Items from a data source>
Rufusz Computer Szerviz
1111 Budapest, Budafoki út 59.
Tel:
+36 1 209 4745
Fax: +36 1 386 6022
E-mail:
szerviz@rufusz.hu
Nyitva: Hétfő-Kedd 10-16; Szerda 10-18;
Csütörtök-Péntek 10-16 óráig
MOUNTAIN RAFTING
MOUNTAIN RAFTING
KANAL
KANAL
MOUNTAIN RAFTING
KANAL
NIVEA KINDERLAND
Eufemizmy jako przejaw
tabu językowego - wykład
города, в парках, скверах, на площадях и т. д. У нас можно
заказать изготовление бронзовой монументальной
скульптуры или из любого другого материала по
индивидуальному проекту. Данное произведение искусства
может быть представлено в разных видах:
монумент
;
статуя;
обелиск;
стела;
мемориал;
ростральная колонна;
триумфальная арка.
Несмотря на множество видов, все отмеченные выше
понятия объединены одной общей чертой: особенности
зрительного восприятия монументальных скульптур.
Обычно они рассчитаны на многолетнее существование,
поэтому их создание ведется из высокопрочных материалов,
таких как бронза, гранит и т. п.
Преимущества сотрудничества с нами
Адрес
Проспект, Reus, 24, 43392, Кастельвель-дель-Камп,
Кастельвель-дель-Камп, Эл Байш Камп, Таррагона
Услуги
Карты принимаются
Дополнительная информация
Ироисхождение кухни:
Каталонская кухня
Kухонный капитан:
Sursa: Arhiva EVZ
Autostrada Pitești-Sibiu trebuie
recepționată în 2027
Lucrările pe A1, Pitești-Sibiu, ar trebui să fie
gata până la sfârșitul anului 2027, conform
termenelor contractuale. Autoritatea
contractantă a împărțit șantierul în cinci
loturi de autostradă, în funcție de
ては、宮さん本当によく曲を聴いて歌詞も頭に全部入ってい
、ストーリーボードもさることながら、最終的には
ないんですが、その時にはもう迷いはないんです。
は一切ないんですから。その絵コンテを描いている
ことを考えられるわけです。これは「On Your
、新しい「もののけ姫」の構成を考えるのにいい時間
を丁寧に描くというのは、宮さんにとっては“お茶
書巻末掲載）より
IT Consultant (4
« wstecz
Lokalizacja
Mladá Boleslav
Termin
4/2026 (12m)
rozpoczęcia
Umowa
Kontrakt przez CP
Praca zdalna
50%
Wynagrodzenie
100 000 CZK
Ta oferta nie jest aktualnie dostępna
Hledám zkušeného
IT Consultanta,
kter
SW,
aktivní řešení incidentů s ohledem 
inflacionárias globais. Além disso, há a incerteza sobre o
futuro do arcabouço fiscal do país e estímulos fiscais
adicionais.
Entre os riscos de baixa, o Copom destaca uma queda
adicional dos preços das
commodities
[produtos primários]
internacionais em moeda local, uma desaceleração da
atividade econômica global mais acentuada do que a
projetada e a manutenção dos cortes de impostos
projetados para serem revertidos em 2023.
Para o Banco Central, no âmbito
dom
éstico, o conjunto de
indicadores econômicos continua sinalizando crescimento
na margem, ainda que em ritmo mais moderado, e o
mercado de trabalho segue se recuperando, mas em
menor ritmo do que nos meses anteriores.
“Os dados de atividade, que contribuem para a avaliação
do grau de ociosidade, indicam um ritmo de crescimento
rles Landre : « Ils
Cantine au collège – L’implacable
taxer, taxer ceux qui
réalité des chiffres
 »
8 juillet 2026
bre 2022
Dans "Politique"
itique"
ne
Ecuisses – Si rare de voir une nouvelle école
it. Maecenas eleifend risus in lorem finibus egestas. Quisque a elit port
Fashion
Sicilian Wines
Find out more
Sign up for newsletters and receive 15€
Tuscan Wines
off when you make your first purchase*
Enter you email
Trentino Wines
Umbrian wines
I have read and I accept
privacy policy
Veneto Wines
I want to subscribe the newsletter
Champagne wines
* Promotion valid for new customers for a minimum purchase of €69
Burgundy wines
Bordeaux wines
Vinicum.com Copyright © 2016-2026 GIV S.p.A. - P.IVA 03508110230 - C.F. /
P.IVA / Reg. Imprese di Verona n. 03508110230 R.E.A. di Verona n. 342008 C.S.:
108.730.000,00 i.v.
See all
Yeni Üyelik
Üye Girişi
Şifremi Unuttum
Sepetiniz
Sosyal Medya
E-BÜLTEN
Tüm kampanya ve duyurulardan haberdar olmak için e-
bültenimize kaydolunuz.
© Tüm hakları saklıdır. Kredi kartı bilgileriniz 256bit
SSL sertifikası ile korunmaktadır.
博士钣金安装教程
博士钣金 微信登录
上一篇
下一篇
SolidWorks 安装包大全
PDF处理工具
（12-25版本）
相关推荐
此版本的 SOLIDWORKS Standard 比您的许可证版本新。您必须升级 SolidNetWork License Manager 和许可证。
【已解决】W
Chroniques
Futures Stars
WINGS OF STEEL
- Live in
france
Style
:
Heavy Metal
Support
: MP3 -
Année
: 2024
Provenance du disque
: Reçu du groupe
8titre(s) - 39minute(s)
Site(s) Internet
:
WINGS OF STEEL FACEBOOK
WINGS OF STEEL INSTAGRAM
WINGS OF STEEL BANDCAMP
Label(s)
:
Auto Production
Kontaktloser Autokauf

Your objective>
Repeat all entries. Match them exactly.

Answer section>
Rufusz Computer Szerviz
1111 Budapest, Budafoki út 59.
Tel:
+36 1 209 4745
Fax: +36 1 386 6022
E-mail:
szerviz@rufusz.hu
Nyitva: Hétfő-Kedd 10-16; Szerda 10-18;
Csütörtök-Péntek 10-16 óráig
MOUNTAIN RAFTING
MOUNTAIN RAFTING
KANAL
KANAL
MOUNTAIN RAFTING
KANAL
NIVEA KINDERLAND
Eufemizmy jako przejaw
tabu językowego - wykład
города, в парках, скверах, на площадях и т. д. У нас можно
заказать изготовление бронзовой монументальной
скульптуры или из любого другого материала по
индивидуальному проекту. Данное произведение искусства
может быть представлено в разных видах:
монумент
;
статуя;
обелиск;
стела;
мемориал;
ростральная колонна;
триумфальная арка.
Несмотря на множество видов, все отмеченные выше
понятия объединены одной общей чертой: особенности
зрительного восприятия монументальных скульптур.
Обычно они рассчитаны на многолетнее существование,
поэтому их создание ведется из высокопрочных материалов,
таких как бронза, гранит и т. п.
Преимущества сотрудничества с нами
Адрес
Проспект, Reus, 24, 43392, Кастельвель-дель-Камп,
Кастельвель-дель-Камп, Эл Байш Камп, Таррагона
Услуги
Карты принимаются
Дополнительная информация
Ироисхождение кухни:
Каталонская кухня
Kухонный капитан:
Sursa: Arhiva EVZ
Autostrada Pitești-Sibiu trebuie
recepționată în 2027
Lucrările pe A1, Pitești-Sibiu, ar trebui să fie
gata până la sfârșitul anului 2027, conform
termenelor contractuale. Autoritatea
contractantă a împărțit șantierul în cinci
loturi de autostradă, în funcție de
ては、宮さん本当によく曲を聴いて歌詞も頭に全部入ってい
、ストーリーボードもさることながら、最終的には
ないんですが、その時にはもう迷いはないんです。
は一切ないんですから。その絵コンテを描いている
ことを考えられるわけです。これは「On Your
、新しい「もののけ姫」の構成を考えるのにいい時間
を丁寧に描くというのは、宮さんにとっては“お茶
書巻末掲載）より
IT Consultant (4
« wstecz
Lokalizacja
Mladá Boleslav
Termin
4/2026 (12m)
rozpoczęcia
Umowa
Kontrakt przez CP
Praca zdalna
50%
Wynagrodzenie
100 000 CZK
Ta oferta nie jest aktualnie dostępna
Hledám zkušeného
IT Consultanta,
kter
SW,
aktivní řešení incidentů s ohledem 
inflacionárias globais. Além disso, há a incerteza sobre o
futuro do arcabouço fiscal do país e estímulos fiscais
adicionais.
Entre os riscos de baixa, o Copom destaca uma queda
adicional dos preços das
commodities
[produtos primários]
internacionais em moeda local, uma desaceleração da
atividade econômica global mais acentuada do que a
projetada e a manutenção dos cortes de impostos
projetados para serem revertidos em 2023.
Para o Banco Central, no âmbito
dom
éstico, o conjunto de
indicadores econômicos continua sinalizando crescimento
na margem, ainda que em ritmo mais moderado, e o
mercado de trabalho segue se recuperando, mas em
menor ritmo do que nos meses anteriores.
“Os dados de atividade, que contribuem para a avaliação
do grau de ociosidade, indicam um ritmo de crescimento
rles Landre : « Ils
Cantine au collège – L’implacable
taxer, taxer ceux qui
réalité des chiffres
 »
8 juillet 2026
bre 2022
Dans "Politique"
itique"
ne
Ecuisses – Si rare de voir une nouvelle école
it. Maecenas eleifend risus in lorem finibus egestas. Quisque a elit port
Fashion
Sicilian Wines
Find out more
Sign up for newsletters and receive 15€
Tuscan Wines
off when you make your first purchase*
Enter you email
Trentino Wines
Umbrian wines
I have read and I accept
privacy policy
Veneto Wines
I want to subscribe the newsletter
Champagne wines
* Promotion valid for new customers for a minimum purchase of €69
Burgundy wines
Bordeaux wines
Vinicum.com Copyright © 2016-2026 GIV S.p.A. - P.IVA 03508110230 - C.F. /
P.IVA / Reg. Imprese di Verona n. 03508110230 R.E.A. di Verona n. 342008 C.S.:
108.730.000,00 i.v.
See all
Yeni Üyelik
Üye Girişi
Şifremi Unuttum
Sepetiniz
Sosyal Medya
E-BÜLTEN
Tüm kampanya ve duyurulardan haberdar olmak için e-
bültenimize kaydolunuz.
© Tüm hakları saklıdır. Kredi kartı bilgileriniz 256bit
SSL sertifikası ile korunmaktadır.
博士钣金安装教程
博士钣金 微信登录
上一篇
下一篇
SolidWorks 安装包大全
PDF处理工具
（12-25版本）
相关推荐
此版本的 SOLIDWORKS Standard 比您的许可证版本新。您必须升级 SolidNetWork License Manager 和许可证。
【已解决】W
Chroniques
Futures Stars
WINGS OF STEEL
- Live in
france
Style
:
Heavy Metal
Support
: MP3 -
Année
: 2024
Provenance du disque
: Reçu du groupe
8titre(s) - 39minute(s)
Site(s) Internet
:
WINGS OF STEEL FACEBOOK
WINGS OF STEEL INSTAGRAM
WINGS OF STEEL BANDCAMP
Label(s)
:
Auto Production
Kontaktloser Autokauf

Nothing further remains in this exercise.